我在实例中将实例生成器封装为静态方法,并创建了一个继承的类。
type Maybe<T> = T | undefined;
interface A {
a: number
}
interface B extends A {
b: number
}
class X<T extends A> {
constructor(
public property: T
) {}
static tryCreate<T_in_X extends A>(p: T_in_X): Maybe<X<T_in_X>> {
if (p.a === 123) { // Some check just as example.
return new this(p);
}
}
}
class Y<T extends B> extends X<T> {
static tryCreate<T_in_Y extends B>(p: T_in_Y): Maybe<Y<T_in_Y>> {
if (p.a === 456 && p.b === 789) { // Some check just as example.
return new this(p);
}
}
}
我希望Y.tryCreate扩展X.tryCreate但会出现编译时错误:
Class static side 'typeof Y' incorrectly extends base class static side 'typeof X'.

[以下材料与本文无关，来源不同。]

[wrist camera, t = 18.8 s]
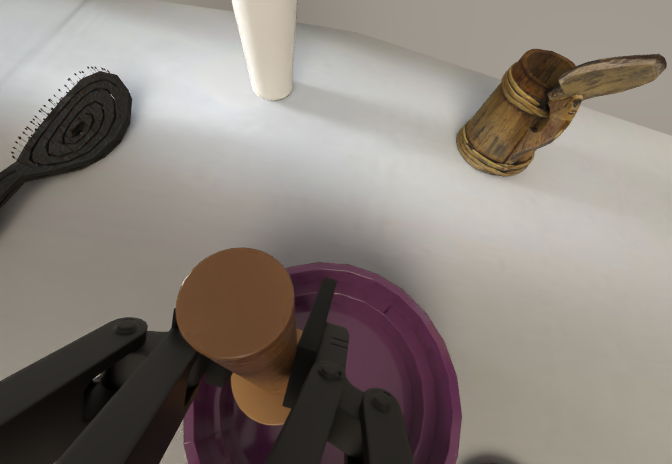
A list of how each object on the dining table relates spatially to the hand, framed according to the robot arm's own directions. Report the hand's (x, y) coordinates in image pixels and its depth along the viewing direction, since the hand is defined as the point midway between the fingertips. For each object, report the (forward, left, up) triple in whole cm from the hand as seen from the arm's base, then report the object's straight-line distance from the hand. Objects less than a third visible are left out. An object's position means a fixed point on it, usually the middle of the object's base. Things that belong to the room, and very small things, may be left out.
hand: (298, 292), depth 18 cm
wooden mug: (+30, +8, -11) cm, 33 cm away
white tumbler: (+10, +30, -11) cm, 33 cm away
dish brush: (-3, -3, -7) cm, 8 cm away
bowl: (0, -5, -11) cm, 12 cm away
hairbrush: (-16, +26, -11) cm, 33 cm away
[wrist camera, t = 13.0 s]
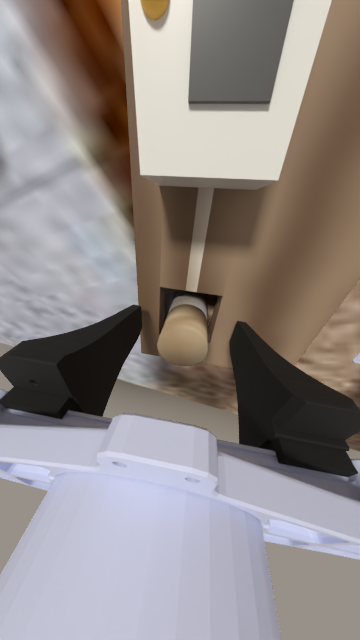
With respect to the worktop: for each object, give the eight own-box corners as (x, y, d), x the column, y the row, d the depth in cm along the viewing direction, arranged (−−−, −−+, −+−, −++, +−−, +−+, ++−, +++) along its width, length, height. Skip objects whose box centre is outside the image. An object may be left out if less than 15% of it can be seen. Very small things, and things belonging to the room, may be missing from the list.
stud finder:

Types of property 'tryCreate' are incompatible.
Type '<T_in_Y extends B>(p: T_in_Y) => Y<T_in_Y>' is not assignable to type '<T_in_X extends A>(p: T_in_X) => X<T_in_X>'.
Types of parameters 'p' and 'p' are incompatible.
Type 'T_in_X' is not assignable to type 'B'.
Property 'b' is missing in type 'A' but required in type 'B'.
T_in_Y应该是T_in_X的扩展名
为什么要检查基类静态方法的参数应可分配给子类方法参数的类型,而不是相反?